• **The task**: Find the line containing "- 📱I'm currently" in the data below and repeat it, along with all later lines, exactly through the last one.

• **Input data**:
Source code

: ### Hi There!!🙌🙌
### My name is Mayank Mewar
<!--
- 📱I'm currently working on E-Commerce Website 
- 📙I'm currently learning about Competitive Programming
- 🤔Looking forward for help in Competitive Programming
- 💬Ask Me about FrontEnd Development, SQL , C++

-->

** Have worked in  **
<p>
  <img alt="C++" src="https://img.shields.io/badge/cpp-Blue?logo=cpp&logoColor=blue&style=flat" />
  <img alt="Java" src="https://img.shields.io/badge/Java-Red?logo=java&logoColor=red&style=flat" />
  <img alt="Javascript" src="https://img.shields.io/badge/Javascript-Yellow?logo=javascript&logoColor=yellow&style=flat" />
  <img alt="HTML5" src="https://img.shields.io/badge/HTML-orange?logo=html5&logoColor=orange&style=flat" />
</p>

• **Output for this exercise**:
- 📱I'm currently working on E-Commerce Website 
- 📙I'm currently learning about Competitive Programming
- 🤔Looking forward for help in Competitive Programming
- 💬Ask Me about FrontEnd Development, SQL , C++

-->

** Have worked in  **
<p>
  <img alt="C++" src="https://img.shields.io/badge/cpp-Blue?logo=cpp&logoColor=blue&style=flat" />
  <img alt="Java" src="https://img.shields.io/badge/Java-Red?logo=java&logoColor=red&style=flat" />
  <img alt="Javascript" src="https://img.shields.io/badge/Javascript-Yellow?logo=javascript&logoColor=yellow&style=flat" />
  <img alt="HTML5" src="https://img.shields.io/badge/HTML-orange?logo=html5&logoColor=orange&style=flat" />
</p>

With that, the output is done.